We used mortality data from the UK (England &Wales) and Germany from 2015 and published figures from screening studies on relative reduction in mortality for screened cancers to calculate the expected decline in all-cause mortality in these countries. We determined the required sample size for demonstrating a 3% reduction in all-cause mortality with a narrow (95%) confidence interval in a hypothetical screening trial.
A relative 20% reduction in breast cancer mortality can be accompanied by a maximum 1.7-1.8% reduction in all-cause mortality in England & Wales and Germany, respectively. Expected declines are smaller for sigmoidoscopy screening (1.0-1.2%), prostate-specific antigen (PSA) screening (0.4-0.6%), and skin cancer screening (0.2%). To obtain a 95% confidence interval of +/-1% for demonstrating a 3% decline in all-cause mortality, a study size of 596 200 persons is required.

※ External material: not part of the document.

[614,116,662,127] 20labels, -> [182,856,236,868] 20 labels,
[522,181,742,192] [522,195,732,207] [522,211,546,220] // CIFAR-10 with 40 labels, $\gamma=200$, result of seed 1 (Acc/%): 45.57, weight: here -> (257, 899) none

Because the proportion of cancer deaths in all deaths in Western Europe is relatively low, cancer screening procedures can reduce all-cause mortality by only 1-3%. However, this reduction is relevant to public health.
癌症筛查计划是否以及在何种程度上降低全因死亡率仍存在争议。在此背景下,我们分析了两种代表性的西欧人群中几种癌症筛查方法对全因死亡率的潜在影响。
我们使用了来自英国(英格兰和威尔士)和德国的 2015 年死亡率数据以及筛查研究中关于筛查癌症死亡率相对降低的已发表数据,计算了这些国家全因死亡率预期下降的情况。我们确定了在假设的筛查试验中证明全因死亡率降低 3%(置信区间较窄为 95%)所需的样本量。
在英格兰和威尔士以及德国,乳腺癌死亡率相对降低 20%,全因死亡率最高可分别降低 1.7-1.8%。乙状结肠镜筛查(1.0-1.2%)、前列腺特异性抗原(PSA)筛查(0.4-0.6%)和皮肤癌筛查(0.2%)的预期下降幅度较小。要获得证明全因死亡率降低 3%的 95%置信区间为 +/-1%,需要进行 596200 人的研究。
由于西欧全因死亡中癌症死亡的比例相对较低,癌症筛查程序只能降低全因死亡率 1-3%。然而,这种降低对公共卫生具有重要意义。